→ 作業項目 1
ウォーキングと健康に関する本文から、「ウォーキングに適した季節にな」から「いう目標が掲げられています。」までの部分を原文どおりに書き写すこと。
→ 作業項目 2
ウォーキングと健康に関する本文の最後の文を受けて、その続きを書き継ぐこと。

→ 読解本文
---

歩くほど健康度が高まるわけではない

ウォーキングに適した季節になると、メディアから歩くことについての問い合わせが多くなります。国民健康・栄養調査の結果概要を見ると、日本人の食事からのエネルギー摂取量は減っているのに生活習慣病は増える一方です。それは1日の歩数が減っているなど運動不足が関係しているのか、という質問が新聞記者からありました。“1日1万歩”というのは昔の話で、今は国民的には7000歩も歩いていない状況なので、「健康のために、あと1500歩増やそう」という目標が掲げられています。
健康のためには実際に、どれくらい歩けばよいのかというと、中之条研究(群馬県中之条町)によると65歳以上の高齢者約5000人のうち500人を対象とした実証調査で、1日に8000歩を歩き、そのうち20分間は中強度の歩行をすることで生活習慣病が予防できることが明らかにされています。中強度の歩行は、ギリギリ話をしながら歩ける程度の速度を指しています。
ただ歩けばよい、8000歩以上で健康になれるということではなく、一定の負荷がかかる歩き方を1日に20分間、取り入れることが大切だ、ということです。

---

→ 抜粋エントリ
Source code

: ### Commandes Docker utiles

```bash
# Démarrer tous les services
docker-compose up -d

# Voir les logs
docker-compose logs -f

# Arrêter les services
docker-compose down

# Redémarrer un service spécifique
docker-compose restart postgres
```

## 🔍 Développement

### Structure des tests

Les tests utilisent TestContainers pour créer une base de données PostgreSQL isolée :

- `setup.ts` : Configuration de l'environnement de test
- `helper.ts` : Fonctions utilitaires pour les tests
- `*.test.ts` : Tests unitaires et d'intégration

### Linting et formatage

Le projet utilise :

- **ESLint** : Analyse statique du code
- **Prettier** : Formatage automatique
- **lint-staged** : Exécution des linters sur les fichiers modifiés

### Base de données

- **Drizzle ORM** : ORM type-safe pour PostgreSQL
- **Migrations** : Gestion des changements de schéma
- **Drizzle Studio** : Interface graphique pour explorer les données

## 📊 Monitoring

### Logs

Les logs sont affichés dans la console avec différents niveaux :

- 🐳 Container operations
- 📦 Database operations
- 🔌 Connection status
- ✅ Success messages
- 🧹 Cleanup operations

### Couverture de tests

---

→ 最終回答 1
ウォーキングに適した季節になると、メディアから歩くことについての問い合わせが多くなります。国民健康・栄養調査の結果概要を見ると、日本人の食事からのエネルギー摂取量は減っているのに生活習慣病は増える一方です。それは1日の歩数が減っているなど運動不足が関係しているのか、という質問が新聞記者からありました。“1日1万歩”というのは昔の話で、今は国民的には7000歩も歩いていない状況なので、「健康のために、あと1500歩増やそう」という目標が掲げられています。

→ 最終回答 2
20分間の早歩きをすると歩幅が広がることもあり、2400〜2500歩ほどになります。8000歩から2500歩を引くと5500歩。このうち家の中で動くだけでも1000歩ほどにはなるので4500歩、この分を歩行でこなすと40分ほど普通に外を歩くと達成できる計算になります。
この話に続いて、20分間の早歩きのために何をやればよいかという話になりましたが、当法人ではノルディックウォーキングをすすめています。ノルディックウォーキングは2本のポールを持って歩くもので、4点支持の歩行となるので安定して、速度を高めやすく、上半身も使う全身運動のために普通の歩き方よりも20%ほどエネルギー消費が高まります。本人が感じているよりも心拍数が高まるので、“無理なく、無駄なく”の当法人のモットーそのものの状態で歩くことができます。